TASK DETAILS | Print the complete listing so that it matches the original exactly.

RECORDS |
==*==

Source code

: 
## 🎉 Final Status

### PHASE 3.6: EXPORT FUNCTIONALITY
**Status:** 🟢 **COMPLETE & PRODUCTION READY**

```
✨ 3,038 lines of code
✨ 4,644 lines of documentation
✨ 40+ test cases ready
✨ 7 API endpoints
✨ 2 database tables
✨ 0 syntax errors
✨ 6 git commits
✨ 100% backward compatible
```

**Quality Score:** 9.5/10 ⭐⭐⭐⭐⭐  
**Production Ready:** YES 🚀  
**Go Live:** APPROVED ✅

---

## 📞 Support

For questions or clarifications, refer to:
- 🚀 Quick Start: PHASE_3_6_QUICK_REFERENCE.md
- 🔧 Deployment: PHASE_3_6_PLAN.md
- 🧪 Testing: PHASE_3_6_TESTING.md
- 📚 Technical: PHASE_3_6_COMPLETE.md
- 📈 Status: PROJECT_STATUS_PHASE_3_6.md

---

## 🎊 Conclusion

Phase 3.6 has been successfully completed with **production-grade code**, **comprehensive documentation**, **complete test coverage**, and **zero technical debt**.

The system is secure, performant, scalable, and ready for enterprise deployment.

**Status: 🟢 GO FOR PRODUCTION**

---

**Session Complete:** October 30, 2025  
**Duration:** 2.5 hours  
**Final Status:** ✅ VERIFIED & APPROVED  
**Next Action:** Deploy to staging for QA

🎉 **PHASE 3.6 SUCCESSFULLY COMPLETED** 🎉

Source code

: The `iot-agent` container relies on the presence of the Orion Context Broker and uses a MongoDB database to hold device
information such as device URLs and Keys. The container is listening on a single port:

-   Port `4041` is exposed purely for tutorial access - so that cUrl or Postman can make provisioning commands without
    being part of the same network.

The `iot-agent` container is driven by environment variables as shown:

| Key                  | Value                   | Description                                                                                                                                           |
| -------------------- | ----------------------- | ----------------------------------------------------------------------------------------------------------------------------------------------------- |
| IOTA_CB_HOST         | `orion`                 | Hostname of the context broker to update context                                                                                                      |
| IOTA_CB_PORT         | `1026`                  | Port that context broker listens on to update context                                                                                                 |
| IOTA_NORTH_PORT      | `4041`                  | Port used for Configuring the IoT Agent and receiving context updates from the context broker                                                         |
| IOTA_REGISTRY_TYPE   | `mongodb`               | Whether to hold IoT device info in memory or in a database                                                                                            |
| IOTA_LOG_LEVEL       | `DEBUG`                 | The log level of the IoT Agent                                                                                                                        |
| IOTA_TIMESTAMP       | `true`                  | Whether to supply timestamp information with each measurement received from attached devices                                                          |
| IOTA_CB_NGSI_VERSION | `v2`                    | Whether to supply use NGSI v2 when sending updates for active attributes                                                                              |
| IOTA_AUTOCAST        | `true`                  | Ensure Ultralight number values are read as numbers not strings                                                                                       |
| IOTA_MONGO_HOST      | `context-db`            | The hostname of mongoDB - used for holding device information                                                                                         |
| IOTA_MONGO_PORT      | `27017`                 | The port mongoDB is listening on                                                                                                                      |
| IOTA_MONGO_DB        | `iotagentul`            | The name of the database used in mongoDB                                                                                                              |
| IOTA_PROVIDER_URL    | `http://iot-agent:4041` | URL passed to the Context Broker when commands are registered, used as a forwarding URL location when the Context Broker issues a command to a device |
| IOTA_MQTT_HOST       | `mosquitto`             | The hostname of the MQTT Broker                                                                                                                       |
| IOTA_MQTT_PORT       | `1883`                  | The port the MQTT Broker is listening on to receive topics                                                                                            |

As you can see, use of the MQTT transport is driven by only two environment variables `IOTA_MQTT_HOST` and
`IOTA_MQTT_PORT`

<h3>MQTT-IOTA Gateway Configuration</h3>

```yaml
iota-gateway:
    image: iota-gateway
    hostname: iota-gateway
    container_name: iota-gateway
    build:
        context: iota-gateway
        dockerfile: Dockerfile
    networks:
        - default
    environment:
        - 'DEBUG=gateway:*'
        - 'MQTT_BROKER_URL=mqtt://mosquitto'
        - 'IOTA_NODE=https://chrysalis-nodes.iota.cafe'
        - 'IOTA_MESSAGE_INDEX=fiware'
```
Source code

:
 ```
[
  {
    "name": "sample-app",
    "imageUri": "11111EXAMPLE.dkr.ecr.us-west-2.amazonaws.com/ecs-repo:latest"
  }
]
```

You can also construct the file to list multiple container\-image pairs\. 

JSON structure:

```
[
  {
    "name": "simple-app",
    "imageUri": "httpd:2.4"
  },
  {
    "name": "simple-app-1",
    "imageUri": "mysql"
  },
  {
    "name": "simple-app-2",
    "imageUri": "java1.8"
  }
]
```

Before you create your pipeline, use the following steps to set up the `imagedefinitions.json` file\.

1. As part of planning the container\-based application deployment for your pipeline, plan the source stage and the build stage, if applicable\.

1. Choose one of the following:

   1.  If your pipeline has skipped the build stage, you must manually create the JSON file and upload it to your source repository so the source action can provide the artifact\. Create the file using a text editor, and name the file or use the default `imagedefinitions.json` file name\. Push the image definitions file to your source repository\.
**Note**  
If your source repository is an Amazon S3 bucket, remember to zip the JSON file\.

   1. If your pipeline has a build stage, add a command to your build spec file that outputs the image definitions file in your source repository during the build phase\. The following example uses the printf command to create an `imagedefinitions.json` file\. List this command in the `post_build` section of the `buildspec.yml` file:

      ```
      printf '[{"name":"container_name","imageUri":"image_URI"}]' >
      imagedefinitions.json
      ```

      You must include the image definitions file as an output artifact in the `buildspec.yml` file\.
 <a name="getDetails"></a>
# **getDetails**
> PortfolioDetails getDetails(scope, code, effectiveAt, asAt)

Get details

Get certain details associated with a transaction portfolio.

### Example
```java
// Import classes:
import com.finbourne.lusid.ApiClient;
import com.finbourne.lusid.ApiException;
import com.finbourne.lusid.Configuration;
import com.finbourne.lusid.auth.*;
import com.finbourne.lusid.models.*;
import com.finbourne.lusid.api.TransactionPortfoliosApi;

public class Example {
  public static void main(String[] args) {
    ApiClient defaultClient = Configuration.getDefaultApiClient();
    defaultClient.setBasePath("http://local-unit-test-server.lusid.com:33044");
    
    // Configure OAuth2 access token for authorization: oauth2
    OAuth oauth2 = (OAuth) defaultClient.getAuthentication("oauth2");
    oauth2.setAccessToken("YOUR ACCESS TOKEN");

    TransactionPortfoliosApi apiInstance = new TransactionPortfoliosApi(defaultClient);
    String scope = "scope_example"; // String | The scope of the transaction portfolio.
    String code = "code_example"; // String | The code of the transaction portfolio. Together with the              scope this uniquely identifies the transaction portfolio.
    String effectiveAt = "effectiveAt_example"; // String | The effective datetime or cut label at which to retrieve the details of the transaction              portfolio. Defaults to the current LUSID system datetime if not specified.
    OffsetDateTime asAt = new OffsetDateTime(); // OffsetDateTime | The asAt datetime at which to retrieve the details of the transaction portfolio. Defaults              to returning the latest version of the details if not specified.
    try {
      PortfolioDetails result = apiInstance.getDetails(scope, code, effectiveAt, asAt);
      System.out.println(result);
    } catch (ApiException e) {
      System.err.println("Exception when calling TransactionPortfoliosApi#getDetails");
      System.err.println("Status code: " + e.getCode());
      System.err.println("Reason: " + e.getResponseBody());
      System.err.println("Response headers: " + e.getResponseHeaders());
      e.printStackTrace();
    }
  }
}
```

==*==

RESULT FOR THIS TASK |
Source code

: 
## 🎉 Final Status

### PHASE 3.6: EXPORT FUNCTIONALITY
**Status:** 🟢 **COMPLETE & PRODUCTION READY**

```
✨ 3,038 lines of code
✨ 4,644 lines of documentation
✨ 40+ test cases ready
✨ 7 API endpoints
✨ 2 database tables
✨ 0 syntax errors
✨ 6 git commits
✨ 100% backward compatible
```

**Quality Score:** 9.5/10 ⭐⭐⭐⭐⭐  
**Production Ready:** YES 🚀  
**Go Live:** APPROVED ✅

---

## 📞 Support

For questions or clarifications, refer to:
- 🚀 Quick Start: PHASE_3_6_QUICK_REFERENCE.md
- 🔧 Deployment: PHASE_3_6_PLAN.md
- 🧪 Testing: PHASE_3_6_TESTING.md
- 📚 Technical: PHASE_3_6_COMPLETE.md
- 📈 Status: PROJECT_STATUS_PHASE_3_6.md

---

## 🎊 Conclusion

Phase 3.6 has been successfully completed with **production-grade code**, **comprehensive documentation**, **complete test coverage**, and **zero technical debt**.

The system is secure, performant, scalable, and ready for enterprise deployment.

**Status: 🟢 GO FOR PRODUCTION**

---

**Session Complete:** October 30, 2025  
**Duration:** 2.5 hours  
**Final Status:** ✅ VERIFIED & APPROVED  
**Next Action:** Deploy to staging for QA

🎉 **PHASE 3.6 SUCCESSFULLY COMPLETED** 🎉

Source code

: The `iot-agent` container relies on the presence of the Orion Context Broker and uses a MongoDB database to hold device
information such as device URLs and Keys. The container is listening on a single port:

-   Port `4041` is exposed purely for tutorial access - so that cUrl or Postman can make provisioning commands without
    being part of the same network.

The `iot-agent` container is driven by environment variables as shown:

| Key                  | Value                   | Description                                                                                                                                           |
| -------------------- | ----------------------- | ----------------------------------------------------------------------------------------------------------------------------------------------------- |
| IOTA_CB_HOST         | `orion`                 | Hostname of the context broker to update context                                                                                                      |
| IOTA_CB_PORT         | `1026`                  | Port that context broker listens on to update context                                                                                                 |
| IOTA_NORTH_PORT      | `4041`                  | Port used for Configuring the IoT Agent and receiving context updates from the context broker                                                         |
| IOTA_REGISTRY_TYPE   | `mongodb`               | Whether to hold IoT device info in memory or in a database                                                                                            |
| IOTA_LOG_LEVEL       | `DEBUG`                 | The log level of the IoT Agent                                                                                                                        |
| IOTA_TIMESTAMP       | `true`                  | Whether to supply timestamp information with each measurement received from attached devices                                                          |
| IOTA_CB_NGSI_VERSION | `v2`                    | Whether to supply use NGSI v2 when sending updates for active attributes                                                                              |
| IOTA_AUTOCAST        | `true`                  | Ensure Ultralight number values are read as numbers not strings                                                                                       |
| IOTA_MONGO_HOST      | `context-db`            | The hostname of mongoDB - used for holding device information                                                                                         |
| IOTA_MONGO_PORT      | `27017`                 | The port mongoDB is listening on                                                                                                                      |
| IOTA_MONGO_DB        | `iotagentul`            | The name of the database used in mongoDB                                                                                                              |
| IOTA_PROVIDER_URL    | `http://iot-agent:4041` | URL passed to the Context Broker when commands are registered, used as a forwarding URL location when the Context Broker issues a command to a device |
| IOTA_MQTT_HOST       | `mosquitto`             | The hostname of the MQTT Broker                                                                                                                       |
| IOTA_MQTT_PORT       | `1883`                  | The port the MQTT Broker is listening on to receive topics                                                                                            |

As you can see, use of the MQTT transport is driven by only two environment variables `IOTA_MQTT_HOST` and
`IOTA_MQTT_PORT`

<h3>MQTT-IOTA Gateway Configuration</h3>

```yaml
iota-gateway:
    image: iota-gateway
    hostname: iota-gateway
    container_name: iota-gateway
    build:
        context: iota-gateway
        dockerfile: Dockerfile
    networks:
        - default
    environment:
        - 'DEBUG=gateway:*'
        - 'MQTT_BROKER_URL=mqtt://mosquitto'
        - 'IOTA_NODE=https://chrysalis-nodes.iota.cafe'
        - 'IOTA_MESSAGE_INDEX=fiware'
```
Source code

:
 ```
[
  {
    "name": "sample-app",
    "imageUri": "11111EXAMPLE.dkr.ecr.us-west-2.amazonaws.com/ecs-repo:latest"
  }
]
```

You can also construct the file to list multiple container\-image pairs\. 

JSON structure:

```
[
  {
    "name": "simple-app",
    "imageUri": "httpd:2.4"
  },
  {
    "name": "simple-app-1",
    "imageUri": "mysql"
  },
  {
    "name": "simple-app-2",
    "imageUri": "java1.8"
  }
]
```

Before you create your pipeline, use the following steps to set up the `imagedefinitions.json` file\.

1. As part of planning the container\-based application deployment for your pipeline, plan the source stage and the build stage, if applicable\.

1. Choose one of the following:

   1.  If your pipeline has skipped the build stage, you must manually create the JSON file and upload it to your source repository so the source action can provide the artifact\. Create the file using a text editor, and name the file or use the default `imagedefinitions.json` file name\. Push the image definitions file to your source repository\.
**Note**  
If your source repository is an Amazon S3 bucket, remember to zip the JSON file\.

   1. If your pipeline has a build stage, add a command to your build spec file that outputs the image definitions file in your source repository during the build phase\. The following example uses the printf command to create an `imagedefinitions.json` file\. List this command in the `post_build` section of the `buildspec.yml` file:

      ```
      printf '[{"name":"container_name","imageUri":"image_URI"}]' >
      imagedefinitions.json
      ```

      You must include the image definitions file as an output artifact in the `buildspec.yml` file\.
 <a name="getDetails"></a>
# **getDetails**
> PortfolioDetails getDetails(scope, code, effectiveAt, asAt)

Get details

Get certain details associated with a transaction portfolio.

### Example
```java
// Import classes:
import com.finbourne.lusid.ApiClient;
import com.finbourne.lusid.ApiException;
import com.finbourne.lusid.Configuration;
import com.finbourne.lusid.auth.*;
import com.finbourne.lusid.models.*;
import com.finbourne.lusid.api.TransactionPortfoliosApi;

public class Example {
  public static void main(String[] args) {
    ApiClient defaultClient = Configuration.getDefaultApiClient();
    defaultClient.setBasePath("http://local-unit-test-server.lusid.com:33044");
    
    // Configure OAuth2 access token for authorization: oauth2
    OAuth oauth2 = (OAuth) defaultClient.getAuthentication("oauth2");
    oauth2.setAccessToken("YOUR ACCESS TOKEN");

    TransactionPortfoliosApi apiInstance = new TransactionPortfoliosApi(defaultClient);
    String scope = "scope_example"; // String | The scope of the transaction portfolio.
    String code = "code_example"; // String | The code of the transaction portfolio. Together with the              scope this uniquely identifies the transaction portfolio.
    String effectiveAt = "effectiveAt_example"; // String | The effective datetime or cut label at which to retrieve the details of the transaction              portfolio. Defaults to the current LUSID system datetime if not specified.
    OffsetDateTime asAt = new OffsetDateTime(); // OffsetDateTime | The asAt datetime at which to retrieve the details of the transaction portfolio. Defaults              to returning the latest version of the details if not specified.
    try {
      PortfolioDetails result = apiInstance.getDetails(scope, code, effectiveAt, asAt);
      System.out.println(result);
    } catch (ApiException e) {
      System.err.println("Exception when calling TransactionPortfoliosApi#getDetails");
      System.err.println("Status code: " + e.getCode());
      System.err.println("Reason: " + e.getResponseBody());
      System.err.println("Response headers: " + e.getResponseHeaders());
      e.printStackTrace();
    }
  }
}
```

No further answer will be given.